↓

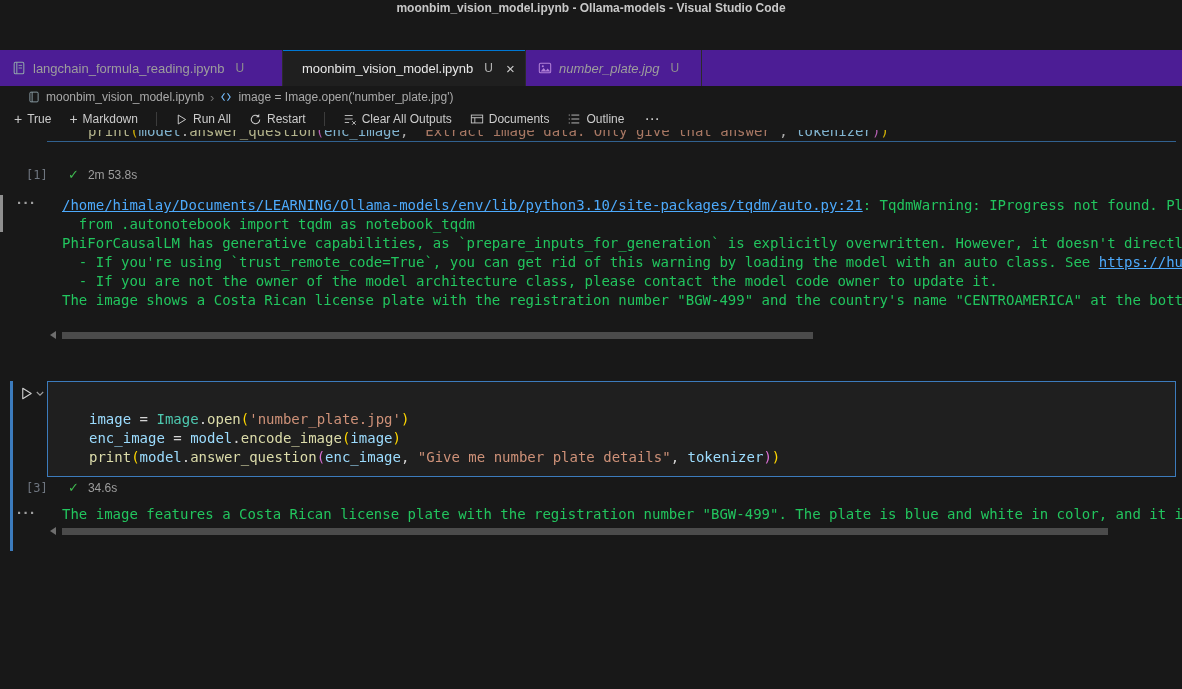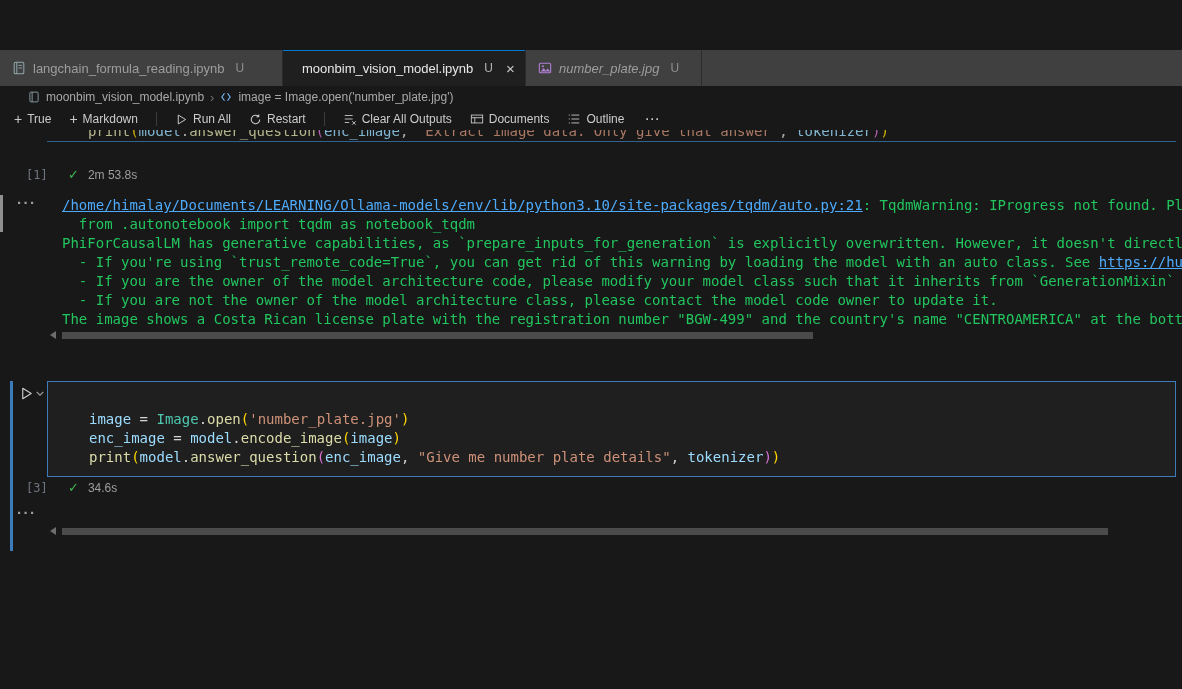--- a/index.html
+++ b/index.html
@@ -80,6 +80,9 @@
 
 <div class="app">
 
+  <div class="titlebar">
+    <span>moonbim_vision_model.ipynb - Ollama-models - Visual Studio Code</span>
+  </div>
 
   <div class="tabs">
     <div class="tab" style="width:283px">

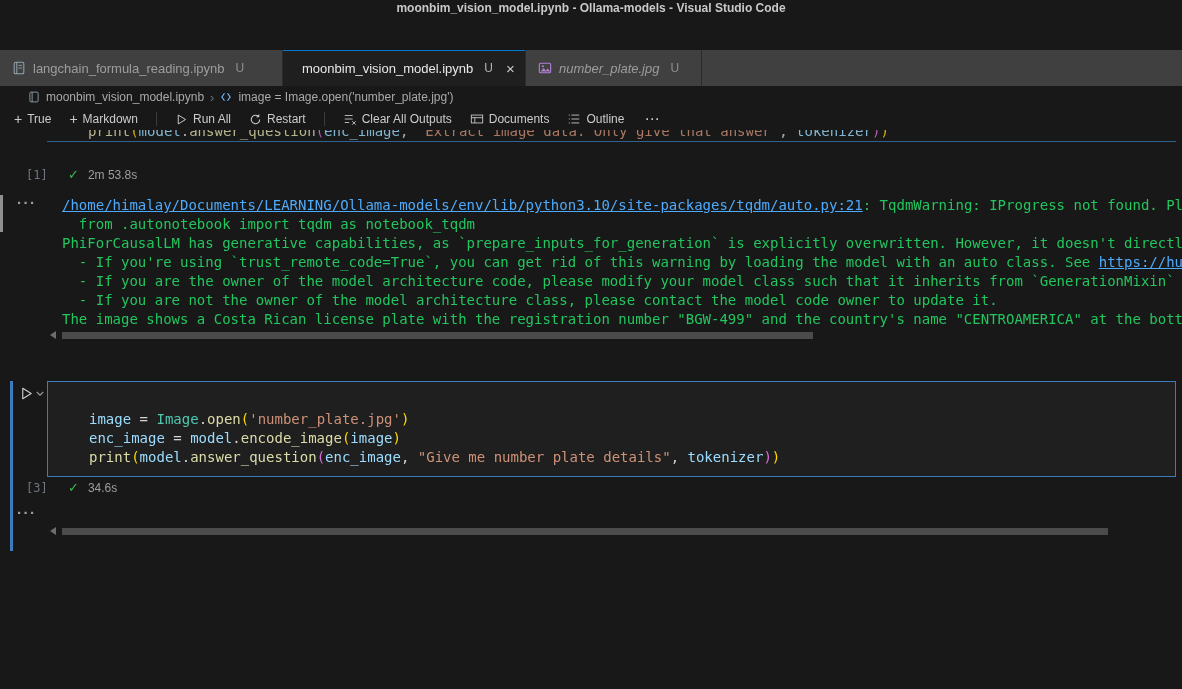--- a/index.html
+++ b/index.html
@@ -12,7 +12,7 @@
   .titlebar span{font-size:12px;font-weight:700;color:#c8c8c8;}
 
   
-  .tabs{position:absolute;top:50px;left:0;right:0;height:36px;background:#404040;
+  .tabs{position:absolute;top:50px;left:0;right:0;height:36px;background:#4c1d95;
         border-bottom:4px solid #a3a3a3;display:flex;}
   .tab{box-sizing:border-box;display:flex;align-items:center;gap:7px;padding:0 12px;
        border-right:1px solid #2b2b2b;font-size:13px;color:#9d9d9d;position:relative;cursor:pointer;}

↑

### AIM OF THE EXERCISE
Restate the listing word for word, pictures omitted.

### RESPONSE
--- a/index.html
+++ b/index.html
@@ -80,6 +80,9 @@
 
 <div class="app">
 
+  <div class="titlebar">
+    <span>moonbim_vision_model.ipynb - Ollama-models - Visual Studio Code</span>
+  </div>
 
   <div class="tabs">
     <div class="tab" style="width:283px">

--- a/index.html
+++ b/index.html
@@ -12,7 +12,7 @@
   .titlebar span{font-size:12px;font-weight:700;color:#c8c8c8;}
 
   
-  .tabs{position:absolute;top:50px;left:0;right:0;height:36px;background:#404040;
+  .tabs{position:absolute;top:50px;left:0;right:0;height:36px;background:#4c1d95;
         border-bottom:4px solid #a3a3a3;display:flex;}
   .tab{box-sizing:border-box;display:flex;align-items:center;gap:7px;padding:0 12px;
        border-right:1px solid #2b2b2b;font-size:13px;color:#9d9d9d;position:relative;cursor:pointer;}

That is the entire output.